Auch das Anliegen, Land- und Forstwirtschaft Hessens gentechnikfrei zu erhalten und das Vorhaben, dem europäischen Netzwerk „Gentechnikfreier Regionen" beizutreten, sei kritisch zu sehen. Biotechnologie und Gentechnik seien integrale Bestandteile des Produktionsprozesses in der Chemie- und Pharmaindustrie und haben auch hierzulande viele Innovationen befördert.

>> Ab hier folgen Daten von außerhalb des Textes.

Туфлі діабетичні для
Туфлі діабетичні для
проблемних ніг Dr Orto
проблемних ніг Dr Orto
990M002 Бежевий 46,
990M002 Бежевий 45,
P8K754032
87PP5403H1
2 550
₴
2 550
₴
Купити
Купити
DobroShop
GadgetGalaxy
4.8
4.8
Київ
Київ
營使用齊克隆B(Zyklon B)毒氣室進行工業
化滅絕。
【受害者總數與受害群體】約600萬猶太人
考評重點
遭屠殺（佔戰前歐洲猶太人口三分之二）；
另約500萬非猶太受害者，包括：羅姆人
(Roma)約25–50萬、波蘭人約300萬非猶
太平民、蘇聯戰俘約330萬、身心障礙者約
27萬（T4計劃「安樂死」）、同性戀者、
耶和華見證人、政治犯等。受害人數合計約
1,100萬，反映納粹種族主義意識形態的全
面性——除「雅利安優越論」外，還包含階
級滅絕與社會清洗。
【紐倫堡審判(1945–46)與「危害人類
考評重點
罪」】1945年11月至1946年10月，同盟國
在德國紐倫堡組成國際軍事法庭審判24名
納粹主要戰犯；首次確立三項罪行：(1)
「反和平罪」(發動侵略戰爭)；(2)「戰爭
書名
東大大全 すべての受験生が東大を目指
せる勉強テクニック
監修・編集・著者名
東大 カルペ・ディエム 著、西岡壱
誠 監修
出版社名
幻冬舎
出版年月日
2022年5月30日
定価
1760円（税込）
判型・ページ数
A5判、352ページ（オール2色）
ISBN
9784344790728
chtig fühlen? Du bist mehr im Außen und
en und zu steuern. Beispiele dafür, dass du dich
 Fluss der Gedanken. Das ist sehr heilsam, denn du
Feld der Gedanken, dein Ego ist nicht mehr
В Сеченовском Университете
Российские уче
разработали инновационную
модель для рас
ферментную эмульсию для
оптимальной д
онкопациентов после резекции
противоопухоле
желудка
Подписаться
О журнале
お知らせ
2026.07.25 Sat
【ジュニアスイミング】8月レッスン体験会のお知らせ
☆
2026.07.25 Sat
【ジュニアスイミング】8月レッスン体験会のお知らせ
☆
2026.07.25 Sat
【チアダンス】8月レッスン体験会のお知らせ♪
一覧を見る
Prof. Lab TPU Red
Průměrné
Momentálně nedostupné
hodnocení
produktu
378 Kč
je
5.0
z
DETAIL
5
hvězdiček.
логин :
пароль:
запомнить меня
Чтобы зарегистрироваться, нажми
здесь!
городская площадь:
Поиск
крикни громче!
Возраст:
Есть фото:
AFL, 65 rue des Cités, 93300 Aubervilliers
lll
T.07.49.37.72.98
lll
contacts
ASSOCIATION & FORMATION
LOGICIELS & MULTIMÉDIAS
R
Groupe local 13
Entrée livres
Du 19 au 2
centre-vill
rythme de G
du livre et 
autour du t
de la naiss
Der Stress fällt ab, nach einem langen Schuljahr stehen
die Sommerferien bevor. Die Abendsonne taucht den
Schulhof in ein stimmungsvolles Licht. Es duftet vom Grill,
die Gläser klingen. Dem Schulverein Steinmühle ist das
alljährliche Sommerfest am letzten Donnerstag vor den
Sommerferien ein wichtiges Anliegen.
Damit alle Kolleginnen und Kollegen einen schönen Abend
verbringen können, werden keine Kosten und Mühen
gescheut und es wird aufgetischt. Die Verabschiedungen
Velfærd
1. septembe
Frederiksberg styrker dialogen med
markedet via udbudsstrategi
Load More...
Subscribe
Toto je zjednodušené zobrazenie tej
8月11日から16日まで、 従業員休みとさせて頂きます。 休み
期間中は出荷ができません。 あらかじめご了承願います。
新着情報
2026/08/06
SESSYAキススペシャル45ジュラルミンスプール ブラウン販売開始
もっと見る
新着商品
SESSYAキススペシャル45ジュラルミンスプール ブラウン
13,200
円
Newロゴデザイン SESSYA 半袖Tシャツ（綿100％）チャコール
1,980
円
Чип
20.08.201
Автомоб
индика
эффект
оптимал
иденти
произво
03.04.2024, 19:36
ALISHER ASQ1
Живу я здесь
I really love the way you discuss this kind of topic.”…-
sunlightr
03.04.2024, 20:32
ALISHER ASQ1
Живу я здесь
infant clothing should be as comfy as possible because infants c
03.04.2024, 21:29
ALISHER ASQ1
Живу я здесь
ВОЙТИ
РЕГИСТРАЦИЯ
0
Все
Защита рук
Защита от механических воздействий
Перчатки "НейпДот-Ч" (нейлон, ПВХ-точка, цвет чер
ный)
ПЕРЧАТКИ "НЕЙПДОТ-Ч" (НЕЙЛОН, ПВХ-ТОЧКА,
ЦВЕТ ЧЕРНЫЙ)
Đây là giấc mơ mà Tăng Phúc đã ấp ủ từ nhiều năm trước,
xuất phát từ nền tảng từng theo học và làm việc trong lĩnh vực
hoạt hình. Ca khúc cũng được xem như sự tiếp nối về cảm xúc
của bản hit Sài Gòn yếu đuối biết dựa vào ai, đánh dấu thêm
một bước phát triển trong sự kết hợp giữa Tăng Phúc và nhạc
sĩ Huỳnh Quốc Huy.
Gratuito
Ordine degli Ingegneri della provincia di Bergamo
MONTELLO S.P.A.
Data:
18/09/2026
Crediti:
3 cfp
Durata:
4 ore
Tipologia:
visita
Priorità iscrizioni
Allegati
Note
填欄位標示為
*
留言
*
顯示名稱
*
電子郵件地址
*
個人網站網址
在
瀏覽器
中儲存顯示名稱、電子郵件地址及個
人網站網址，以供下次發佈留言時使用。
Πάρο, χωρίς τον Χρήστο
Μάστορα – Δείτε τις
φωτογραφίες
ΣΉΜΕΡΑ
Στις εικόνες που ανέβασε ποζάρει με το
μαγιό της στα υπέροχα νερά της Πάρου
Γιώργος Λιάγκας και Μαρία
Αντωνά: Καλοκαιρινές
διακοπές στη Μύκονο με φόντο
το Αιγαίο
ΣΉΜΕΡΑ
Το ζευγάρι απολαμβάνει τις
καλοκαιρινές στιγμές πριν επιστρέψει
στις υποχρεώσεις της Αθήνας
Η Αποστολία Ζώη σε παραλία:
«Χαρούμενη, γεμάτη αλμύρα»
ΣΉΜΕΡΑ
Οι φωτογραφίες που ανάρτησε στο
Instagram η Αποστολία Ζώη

Prominentes Beispiel ist die - ursprünglich von den Grünen in Hessen abgelehnte - Insulinherstellung in Höchst. Was in der pharmazeutischen Entwicklung und Produktion („rote Biotechnologie") und in der industriellen Anwendung („weiße Biotechnologie") richtig sei, könne in der Pflanzen-Biotechnologie nicht falsch sein. In diesem Bereich erwartet der VCI, dass alle ihre inzwischen widerlegten Vorurteile kritisch überprüfen und die Chancen zu einer nachhaltigen Entwicklung erkennen.